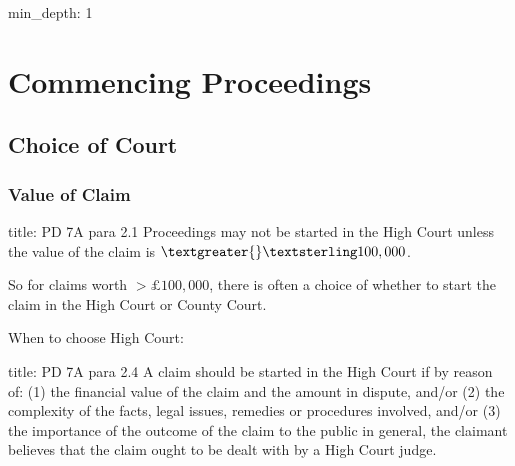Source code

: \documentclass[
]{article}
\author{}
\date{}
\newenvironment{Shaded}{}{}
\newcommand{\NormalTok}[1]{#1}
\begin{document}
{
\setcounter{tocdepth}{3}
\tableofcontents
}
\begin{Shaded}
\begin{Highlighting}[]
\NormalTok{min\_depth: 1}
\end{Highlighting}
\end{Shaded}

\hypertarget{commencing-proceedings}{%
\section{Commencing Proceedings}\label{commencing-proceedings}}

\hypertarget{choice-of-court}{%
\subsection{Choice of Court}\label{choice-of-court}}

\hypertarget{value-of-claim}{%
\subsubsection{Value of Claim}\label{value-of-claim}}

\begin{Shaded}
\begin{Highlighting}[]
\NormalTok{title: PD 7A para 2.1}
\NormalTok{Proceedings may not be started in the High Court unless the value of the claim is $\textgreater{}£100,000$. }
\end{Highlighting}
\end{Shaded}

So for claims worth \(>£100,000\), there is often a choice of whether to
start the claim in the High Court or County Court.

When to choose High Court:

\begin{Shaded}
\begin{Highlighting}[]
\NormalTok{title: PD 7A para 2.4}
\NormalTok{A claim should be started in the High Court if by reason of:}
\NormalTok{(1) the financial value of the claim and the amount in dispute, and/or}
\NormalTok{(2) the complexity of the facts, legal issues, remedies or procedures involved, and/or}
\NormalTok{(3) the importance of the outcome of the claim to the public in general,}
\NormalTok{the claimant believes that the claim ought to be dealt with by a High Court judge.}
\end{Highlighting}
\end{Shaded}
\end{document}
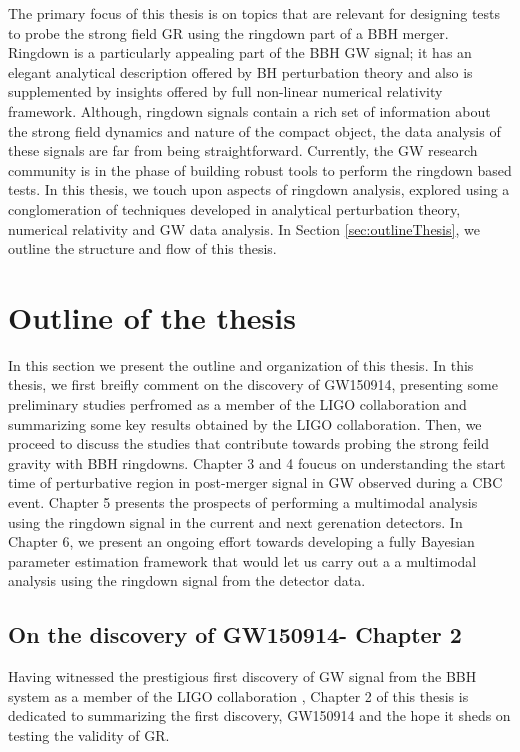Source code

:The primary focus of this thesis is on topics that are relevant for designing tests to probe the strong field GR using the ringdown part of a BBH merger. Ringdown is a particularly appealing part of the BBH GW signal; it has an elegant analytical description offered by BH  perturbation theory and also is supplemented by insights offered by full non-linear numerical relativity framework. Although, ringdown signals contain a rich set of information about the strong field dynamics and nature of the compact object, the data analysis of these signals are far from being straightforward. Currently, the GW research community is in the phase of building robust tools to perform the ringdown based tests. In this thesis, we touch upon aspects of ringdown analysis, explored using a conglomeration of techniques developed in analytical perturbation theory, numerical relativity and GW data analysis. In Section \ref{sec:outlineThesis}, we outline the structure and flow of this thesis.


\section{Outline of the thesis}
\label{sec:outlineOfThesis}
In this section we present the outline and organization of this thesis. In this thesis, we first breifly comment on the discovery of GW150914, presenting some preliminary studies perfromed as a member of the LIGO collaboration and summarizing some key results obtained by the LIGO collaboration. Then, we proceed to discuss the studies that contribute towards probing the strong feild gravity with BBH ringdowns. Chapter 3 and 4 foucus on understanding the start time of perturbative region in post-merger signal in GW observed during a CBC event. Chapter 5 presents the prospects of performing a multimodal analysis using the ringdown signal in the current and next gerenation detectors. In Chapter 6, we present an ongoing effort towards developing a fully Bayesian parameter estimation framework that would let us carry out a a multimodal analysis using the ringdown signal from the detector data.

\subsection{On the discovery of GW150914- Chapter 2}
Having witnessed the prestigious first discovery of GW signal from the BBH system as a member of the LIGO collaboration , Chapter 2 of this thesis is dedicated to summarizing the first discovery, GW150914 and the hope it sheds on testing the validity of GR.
========================
INSTRUCTIONS FOR THE TASK :: Count the lines of the data that contain the word "choice", and give only that number.

EXERCISE SOLUTION :: 3